Le manque d’ambition du sauveteur fédéral

Numéro 67 – Septembre 2020

Conçu bien avant l’arrivée de la pandémie, le Message Culture du Conseil fédéral soumis prochainement aux chambres fédérales, bien que favorablement accueilli durant la consultation, propose-t-il des outils qui permettront à la culture suisse de sortir de son hibernation forcée ? Et du côté des médias, quelle est la capacité de réaction fédérale à la disruption en cours ?

L'introduction du « Message » le dit elle-même : la nouvelle politique culturelle fédérale sera « placée sous le signe de la continuité ». Autant dire que ces prochaines années il n’y aura que très peu d’innovations. Il est vrai que dans ce pays, à l’exception du cinéma, la culture est l’affaire des cantons et des villes. A lire le message, on réalise à quel point la Confédération joue l’humilité. Il faut dire qu’avec 250 millions par an – à peine 3 pour mille des dépenses fédérales ! – la
politique culturelle de notre État fédéral n’est même pas comparable à celle d’une entreprise comme la Migros (qui se targue de dépenser 1 % pour la culture, ses écoles comprises). Les seules innovations marquantes concernent l’instauration d’un droit de suite pour les œuvres des artistes suisses, réclamé depuis 20 ans, l’obligation pour les plateformes comme Netflix, Disney, etc. d’investir 4 % de leur chiffre d’affaires suisse dans des productions helvétiques et de diffuser 30 % d’œuvres européennes. Tout cela est utile, certes, mais – surtout ! – a le grand avantage de ne rien coûter à la Confédération.

Or le navire « culture suisse » est en plein naufrage. La Confédé­ration devrait déployer une flotille d’aides immédiates et à moyen terme aux artistes et aux producteurs privés de scènes et d’écrans – mais non, nos bateaux fédéraux sont trop fragiles pour affronter la tempête COVID-19, ils resteront au port, en cale sèche pour la petite révision parlementaire de cet automne… La culture suisse mise à l’arrêt ne redémarrera pas avant de longs mois, d’innombrables artistes et leurs compagnies, très modestement aidés par les mesures COVID ce printemps, ne s’en remettront pas, pendant que les plateformes numériques raflent la mise. Jamais le besoin d’une politique culturelle supra cantonale, à l’échelle des trois régions culturelles ne se sera fait autant sentir, que seule la Confédération peut mener. Peut-on espérer un sursaut ?

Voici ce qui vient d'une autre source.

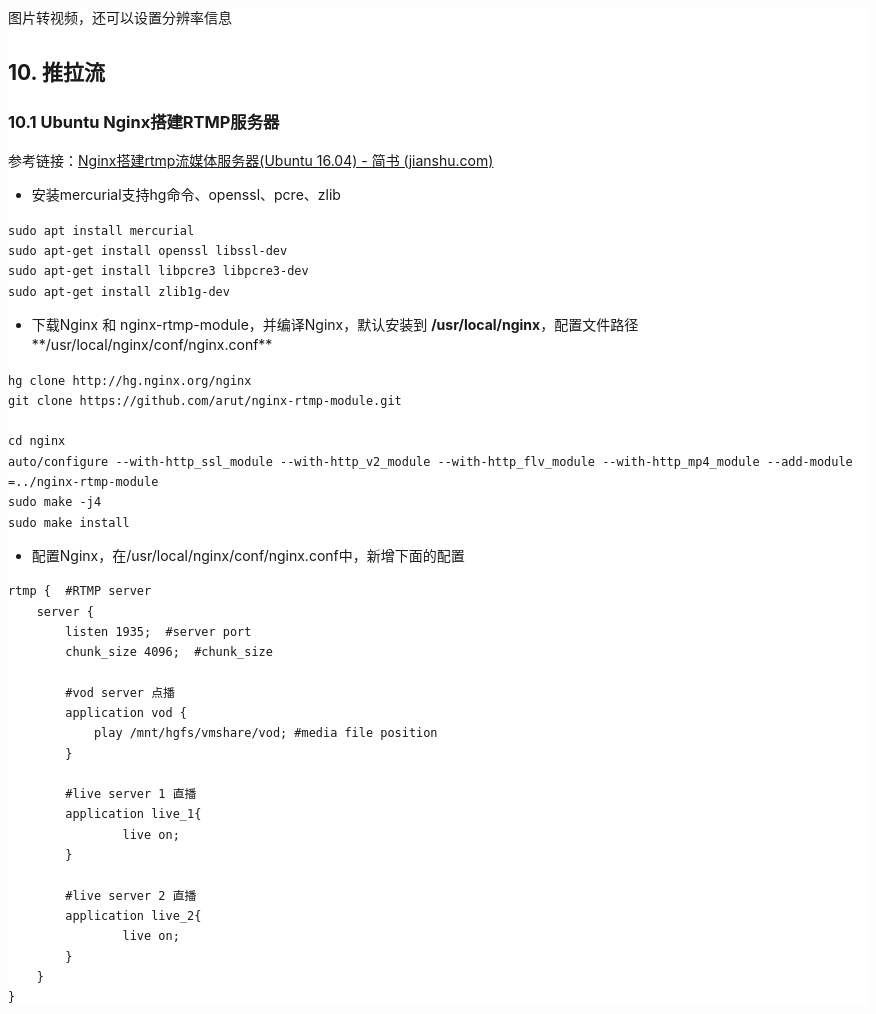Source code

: 图片转视频，还可以设置分辨率信息

## 10. 推拉流

### 10.1 Ubuntu Nginx搭建RTMP服务器

参考链接：[Nginx搭建rtmp流媒体服务器(Ubuntu 16.04) - 简书 (jianshu.com)](https://www.jianshu.com/p/16741e363a77)

- 安装mercurial支持hg命令、openssl、pcre、zlib

```shell
sudo apt install mercurial
sudo apt-get install openssl libssl-dev
sudo apt-get install libpcre3 libpcre3-dev
sudo apt-get install zlib1g-dev  
```

- 下载Nginx 和 nginx-rtmp-module，并编译Nginx，默认安装到 **/usr/local/nginx**，配置文件路径**/usr/local/nginx/conf/nginx.conf**

```shell
hg clone http://hg.nginx.org/nginx
git clone https://github.com/arut/nginx-rtmp-module.git

cd nginx
auto/configure --with-http_ssl_module --with-http_v2_module --with-http_flv_module --with-http_mp4_module --add-module=../nginx-rtmp-module
sudo make -j4 
sudo make install
```

- 配置Nginx，在/usr/local/nginx/conf/nginx.conf中，新增下面的配置

```tex
rtmp {  #RTMP server
    server {
        listen 1935;  #server port
        chunk_size 4096;  #chunk_size

        #vod server 点播
        application vod {
            play /mnt/hgfs/vmshare/vod; #media file position
        }

        #live server 1 直播
        application live_1{
                live on;
        }

        #live server 2 直播
        application live_2{
                live on;
        }
    }
}
```
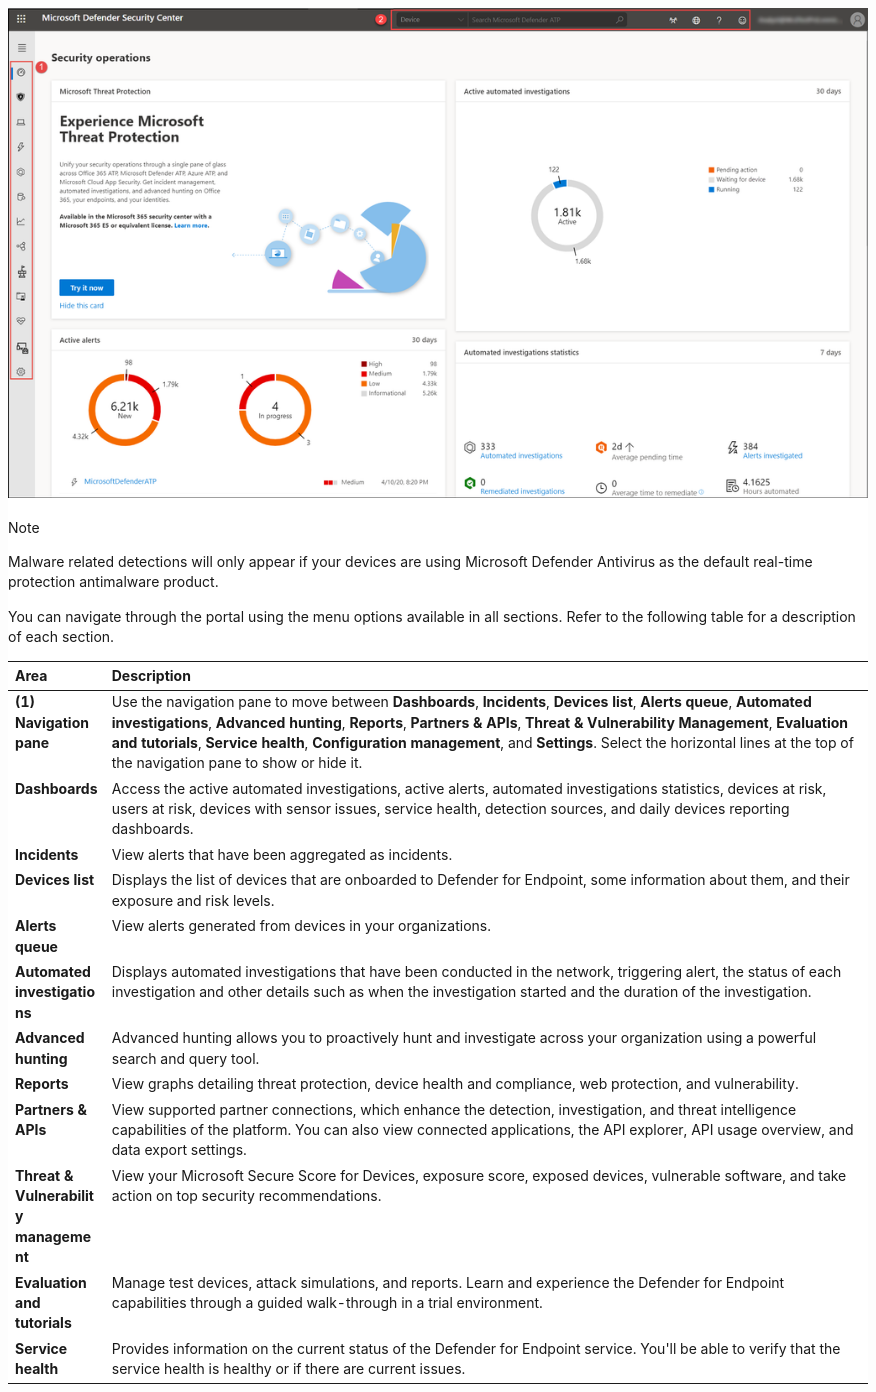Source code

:  ![Microsoft Defender for Endpoint portal](images/mdatp-portal-overview.png)

> [!NOTE]
> Malware related detections will only appear if your devices are using Microsoft Defender Antivirus as the default real-time protection antimalware product.

You can navigate through the portal using the menu options available in all sections. Refer to the following table for a description of each section.

Area | Description
:---|:---
**(1) Navigation pane** | Use the navigation pane to move between **Dashboards**, **Incidents**, **Devices list**, **Alerts queue**, **Automated investigations**, **Advanced hunting**, **Reports**, **Partners & APIs**, **Threat & Vulnerability Management**, **Evaluation and tutorials**, **Service health**, **Configuration management**, and **Settings**. Select the horizontal lines at the top of the navigation pane to show or hide it.
**Dashboards** | Access the active automated investigations, active alerts, automated investigations statistics, devices at risk, users at risk, devices with sensor issues, service health, detection sources, and daily devices reporting dashboards.
**Incidents** | View alerts that have been aggregated as incidents.
**Devices list** | Displays the list of devices that are onboarded to Defender for Endpoint, some information about them, and their exposure and risk levels.
**Alerts queue** | View alerts generated from devices in your organizations.
**Automated investigations** | Displays automated investigations that have been conducted in the network, triggering alert, the status of each investigation and other details such as when the investigation started and the duration of the investigation.
**Advanced hunting** | Advanced hunting allows you to proactively hunt and investigate across your organization using a powerful search and query tool.
**Reports** | View graphs detailing threat protection, device health and compliance, web protection, and vulnerability.
**Partners & APIs** | View supported partner connections, which enhance the detection, investigation, and threat intelligence capabilities of the platform. You can also view connected applications, the API explorer, API usage overview, and data export settings.
**Threat & Vulnerability management** | View your Microsoft Secure Score for Devices, exposure score, exposed devices, vulnerable software, and take action on top security recommendations.
**Evaluation and tutorials** | Manage test devices, attack simulations, and reports. Learn and experience the Defender for Endpoint capabilities through a guided walk-through in a trial environment.
**Service health** | Provides information on the current status of the Defender for Endpoint service. You'll be able to verify that the service health is healthy or if there are current issues.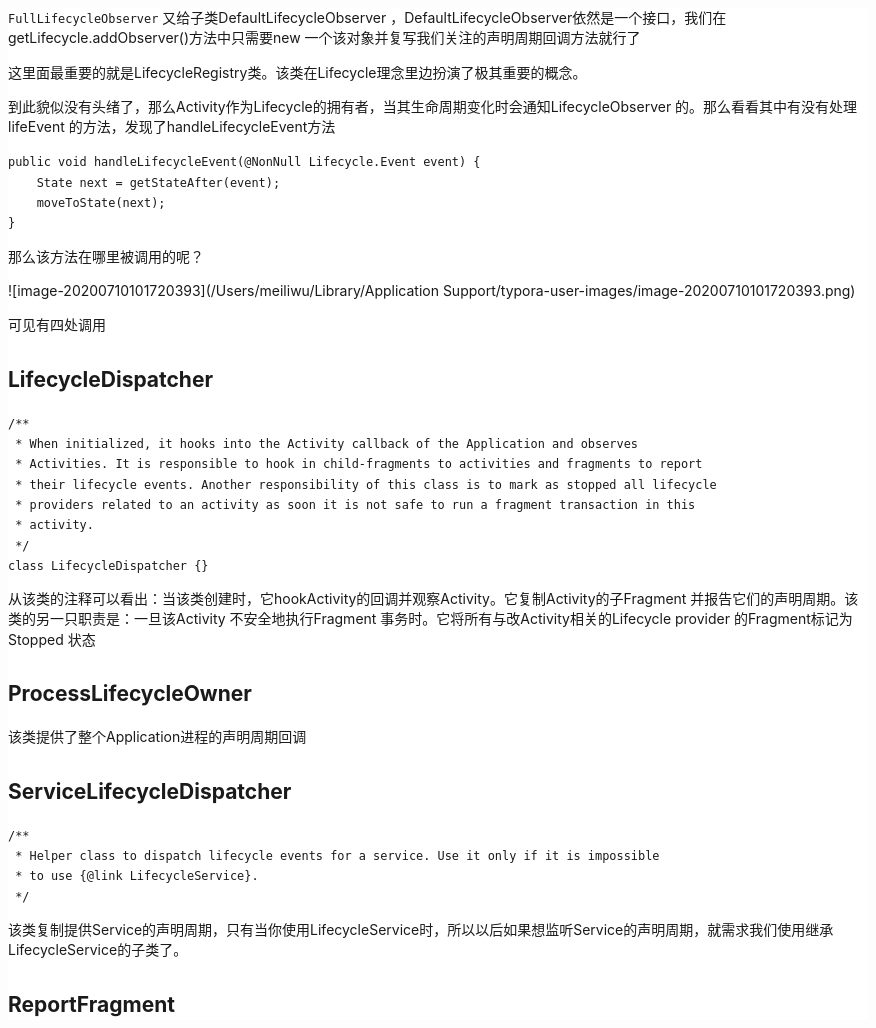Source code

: `FullLifecycleObserver` 又给子类DefaultLifecycleObserver ，DefaultLifecycleObserver依然是一个接口，我们在getLifecycle.addObserver()方法中只需要new 一个该对象并复写我们关注的声明周期回调方法就行了

这里面最重要的就是LifecycleRegistry类。该类在Lifecycle理念里边扮演了极其重要的概念。

到此貌似没有头绪了，那么Activity作为Lifecycle的拥有者，当其生命周期变化时会通知LifecycleObserver 的。那么看看其中有没有处理lifeEvent 的方法，发现了handleLifecycleEvent方法

```
public void handleLifecycleEvent(@NonNull Lifecycle.Event event) {
    State next = getStateAfter(event);
    moveToState(next);
}
```

那么该方法在哪里被调用的呢？

![image-20200710101720393](/Users/meiliwu/Library/Application Support/typora-user-images/image-20200710101720393.png)

可见有四处调用

## LifecycleDispatcher

```
/**
 * When initialized, it hooks into the Activity callback of the Application and observes
 * Activities. It is responsible to hook in child-fragments to activities and fragments to report
 * their lifecycle events. Another responsibility of this class is to mark as stopped all lifecycle
 * providers related to an activity as soon it is not safe to run a fragment transaction in this
 * activity.
 */
class LifecycleDispatcher {}
```

从该类的注释可以看出：当该类创建时，它hookActivity的回调并观察Activity。它复制Activity的子Fragment 并报告它们的声明周期。该类的另一只职责是：一旦该Activity 不安全地执行Fragment 事务时。它将所有与改Activity相关的Lifecycle provider 的Fragment标记为Stopped 状态



## ProcessLifecycleOwner

该类提供了整个Application进程的声明周期回调



## ServiceLifecycleDispatcher

```
/**
 * Helper class to dispatch lifecycle events for a service. Use it only if it is impossible
 * to use {@link LifecycleService}.
 */
```

该类复制提供Service的声明周期，只有当你使用LifecycleService时，所以以后如果想监听Service的声明周期，就需求我们使用继承LifecycleService的子类了。

## ReportFragment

C’est peut-être le cas du côté des responsables de la politique des médias en Suisse. On ne mise pas sur la « continuité ». Les timides réformes proposées l’année passée par Mme Simonetta Sommaruga ont été mal accueillies. Il a fallu revoir le plan d’aide aux médias. En temps de pandémie, ils n’ont rien perdu de leur importance politique et sociale, et même gagné des lecteurs-spectateurs, mais assi­stent impuissants à la quasi-­disparition de leurs revenus publicitaires. Qu’ils soient publics ou privés, les responsables des médias font plus ou moins le même vœu : le modèle de financement suisse doit opérer son grand roque, et remplace les revenus publicitaires siphonnés au profit des plateformes numériques mondiales par des aides publiques. Ce n’est pas encore fait. Mais à la différence de la culture, on commence à voir se dessiner les contours d’un plan de sauvetage des médias, autour de la redevance audio­visuelle appelée à devenir médiatique et donc étendue à la presse imprimée et en ligne. 

Dans ce sens, notons un fait réjouissant. Cet automne, les organisations du journalisme et de l’audiovisuel se coalisent à l’échelle nationale, avec l’appui financier de la Fondation Aventinus, de Pro Litteris, Suissimage, etc., pour fonder l’association « Pacte de l’Enquête », évoquée à de nombreuses reprises dans Culture EnJeu, et destinée à soutenir financièrement dans une phase-test les projets d’enquêtes et de reportages de journalistes libres.